Todavia, ela ficara embasbacada, sem ter argumentos eficientes para rebater. No entanto, estava também apreensiva, pois agora achava que ele podia ser ruim da cabeça, e pensou em ir embora. Mas, acima de tudo, ela não podia fingir para si mesma sobre uma questão: ficara muito curiosa e interessada na conversa do estranho. Aquela estória da auto-imagem negativa mexera com sua cabeça. E a possibilidade de alterar sua realidade? O que era aquilo? Então, sem resistir, ela falou:



-Está bem, não importa quem o senhor é ou de onde veio!A verdade é que eu gostaria que falasse mais um pouco sobre os pensamentos e a tal da auto-imagem!
-Eu também gostaria, ele disse. Mas agora tenho que ir embora!
-Ah!não,justo agora! ela exclamou, desapontada, e seus olhos voltaram a entristecer-se.

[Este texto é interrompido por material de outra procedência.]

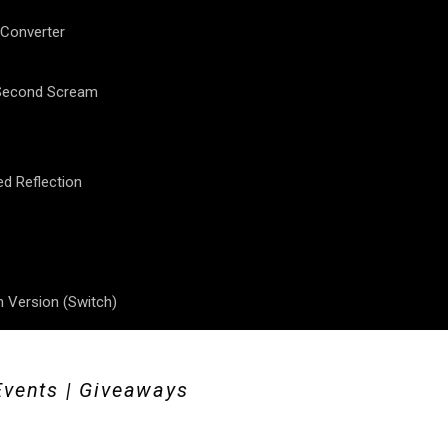
 Converter
 Second Scream
ed Reflection
 Version (Switch)
Events | Giveaways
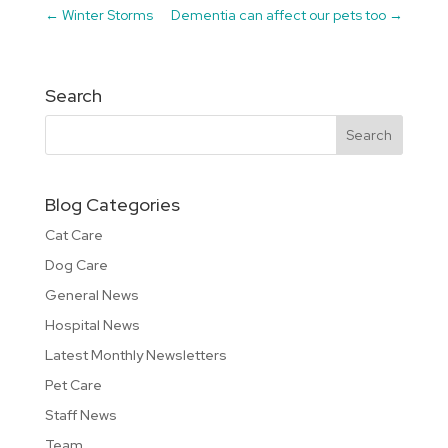
←
Winter Storms
Dementia can affect our pets too
→
Search
Blog Categories
Cat Care
Dog Care
General News
Hospital News
Latest Monthly Newsletters
Pet Care
Staff News
Team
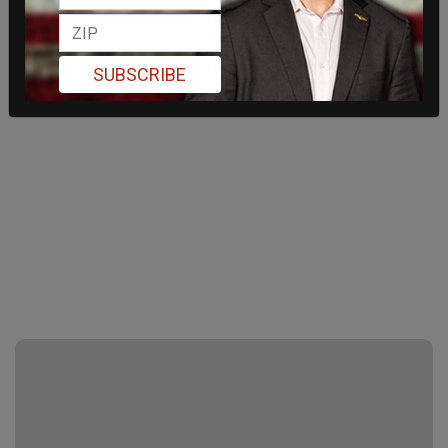
SUBSCRIBE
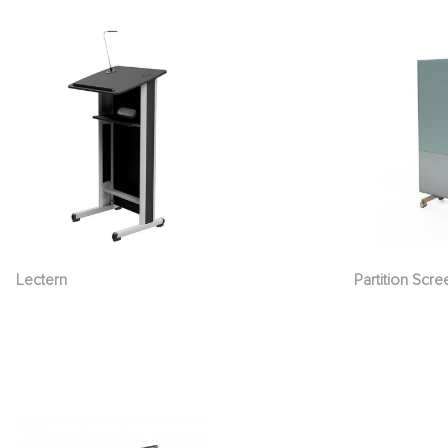
Lectern
Partition Scre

Contudo, logo em seguida, ele pousou suavemente as mãos em seus ombros e acrescentou:

-Mas não se aborreça, brevemente voltaremos a nos encontrar, e poderei explicar melhor o meu ponto de vista.
-Mas quando, quando vamos nos encontrar?
-Em breve, muito em breve. Tenha fé e aguarde.
Ela não respondeu, pois subitamente foi atingida por um sentimento absoluto de confiança, e seus olhos falaram por si mesma.
Neste momento, ele levantou-se do banco e foi embora. Quando ela virou-se para dar adeus, o estranho havia desaparecido, provavelmente engolido pela multidão que passeava pela grande avenida.